Sunday, October 21, 2007

A correlation and a possible decoupling

In the midst of the hysteria surrounding the plunge in the stock markets Friday, not too many investors may have noticed that the U.S. dollar closed at an all-time low for the second day in a row. The significance of this fact to gold is, as Wendy Ip explains,
The correlation between the US dollar price of gold and the Broad Dollar Index [a measure similar to $USD, the U.S. dollar index] is -0.9075 between the years 2002 to 2007. That is, a rise in the US dollar price of gold is reliably coupled with a fall in the value of the dollar.
This correlation is quite clearly visible, especially since early 2006, in the bottom panel of the weekly chart, which shows the ratio of the gold price to the inverse of the U.S. dollar index.

The relationship continued to hold last week, as gold rose by $14.60, 0r 1.94%, while the U.S. dollar index fell by 0.80, or 1.02%.

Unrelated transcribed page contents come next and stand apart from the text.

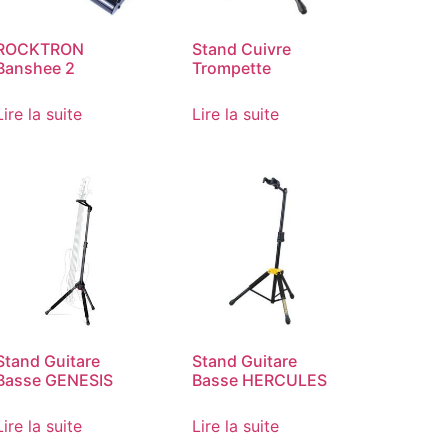
ROCKTRON
Stand Cuivre
Banshee 2
Trompette
Lire la suite
Lire la suite
Stand Guitare
Stand Guitare
Basse GENESIS
Basse HERCULES
Lire la suite
Lire la suite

On the daily chart, the gold price has mirrored the fall in the dollar particularly closely since the beginning of September. The dollar index looks ready to continue its decline as MACD makes a bearish crossover and RSI threatens to fall below 30.

Interestingly, a (somewhat looser) correlation can also be seen between the recovery of the S&P 500 index since its mid-August bottom and the rise in the price of GDX, the gold-mining ETF, over the same period. This relationship, however, appears to have broken down on Friday, when SPX fell 2.56% and GDX declined 1.27%, almost exactly half as much. As a result, the GDX:$SPX ratio actually rose 1.33%. (Gold itself fell just 30 cents, or 0.04%.)

If GDX manages to show relative strength
in the face of declines in the broader stock market, the ETF could increase its appeal to investors looking for a safe haven.

However, even as gold looks relatively healthy — and Ambrose Evans-Pritchard reports that fresh Japanese buying came into play when the gold price broke the psychological barrier of 3,000 yen per gram — GDX appears to be losing momentum relative to gold.

MACD has made a bearish crossover, and both RSI and MACD are showing negative divergences to the GDX:$GOLD ratio. This ratio needs to be watched closely, since, as can be seen in the bottom panel, while GDX has moved in close tandem with gold since the beginning of September, it has led the gold price in the past.

Despite the rhetoric about a "strong-dollar policy," the powers that be in the United States seem to be resigned to the dollar's ongoing decline, if they are not in fact actively promoting it. Martin Feldstein, the well-connected Harvard professor and former chairman of the U.S. Council of Economic Advisers, filled an article in the Financial Times last Sunday with arguments as to why "A competitive dollar is good for America":
The dollar has finally begun its long overdue correction. The dollar’s decline in recent weeks is just a prelude to the much more substantial fall needed to shrink the US current account deficit, running at a nearly $800bn annual rate, about 6 per cent of gross domestic product.